#### EXTRACTED TEXT
The fact is: writers have to write. Block out a daily time that works best for you and your immediate family, be it early mornings, afternoons or late nights, and stick to it. Lock the door and don’t open it to anyone but family, or maybe if the house is on fire. Write. Even if it isn’t good, you are getting ideas down. When you are not writing carry a notebook or electronic gadget so that you can get those ideas down. If I don’t do that I run the great risk of forgetting them. If I have them on paper or on some digital wheel in netherland it will save time when I get down to writing.
I like to write in the early morning, which works out great because the kids are all out of the house now and my wife likes to sleep in. That means I can write until noon before I come out of hibernation and can spend the rest of the day doing family things. In my case, there generally isn’t a lot going on so I can write a lot in the afternoons, too, if the ideas are really flowing, then spend the evening with my better half.
Everyone is different and everyone has different circumstances. But we all need to block out a time to write. A time that works best for you (and your family), and then pretend for that period that you are on the moon. You get quality time for writing and quality time with your family, and most other things don’t really matter.
Just write.

#### RECORDED INFORMATION
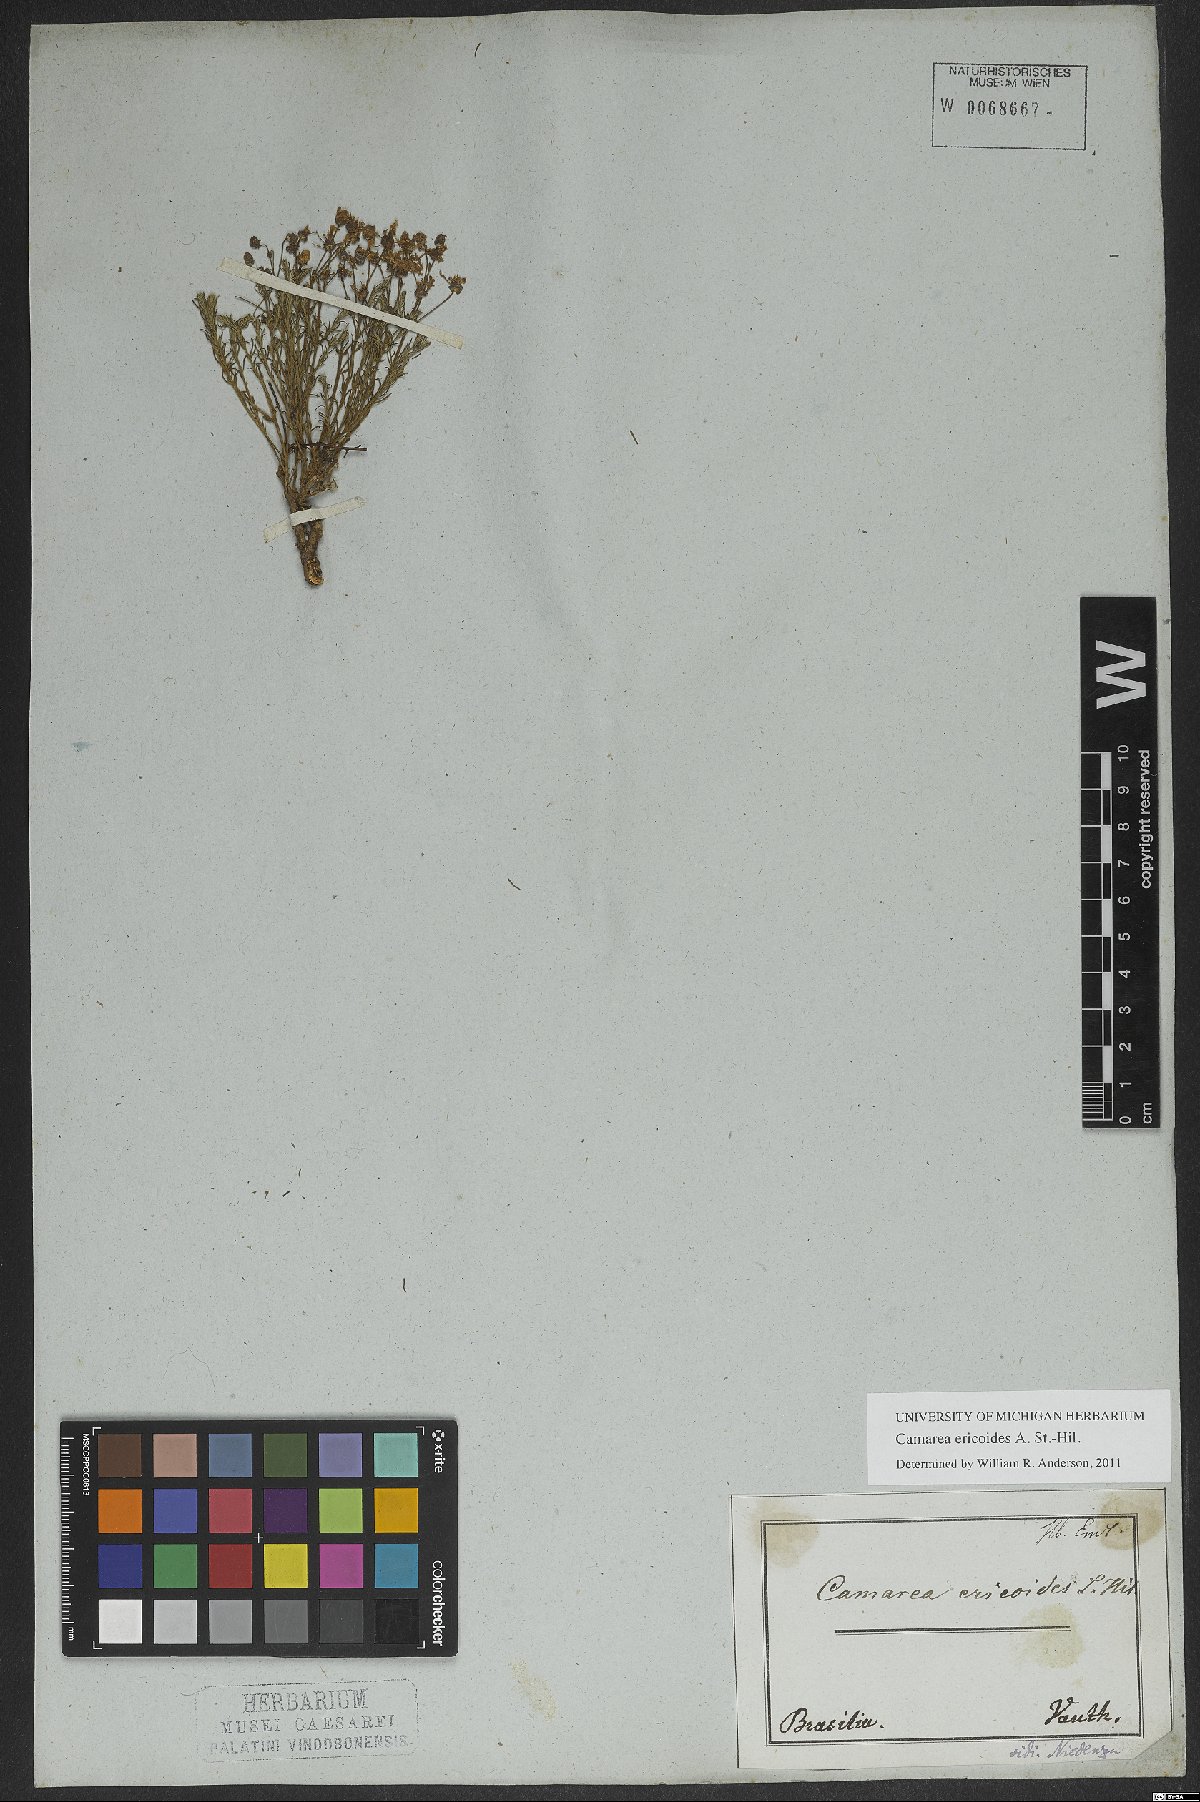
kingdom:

#### DIRECTIVE 1
In the text on writing habits, at what time of day does the writer like to write?
#### DIRECTIVE 2
Write out everything from "I like to write" down to "don’t really matter." in the text on writing habits, updating "better half" to "spouse".

#### SOLUTION 1
In the early morning.

#### SOLUTION 2
I like to write in the early morning, which works out great because the kids are all out of the house now and my wife likes to sleep in. That means I can write until noon before I come out of hibernation and can spend the rest of the day doing family things. In my case, there generally isn’t a lot going on so I can write a lot in the afternoons, too, if the ideas are really flowing, then spend the evening with my spouse.
Everyone is different and everyone has different circumstances. But we all need to block out a time to write. A time that works best for you (and your family), and then pretend for that period that you are on the moon. You get quality time for writing and quality time with your family, and most other things don’t really matter.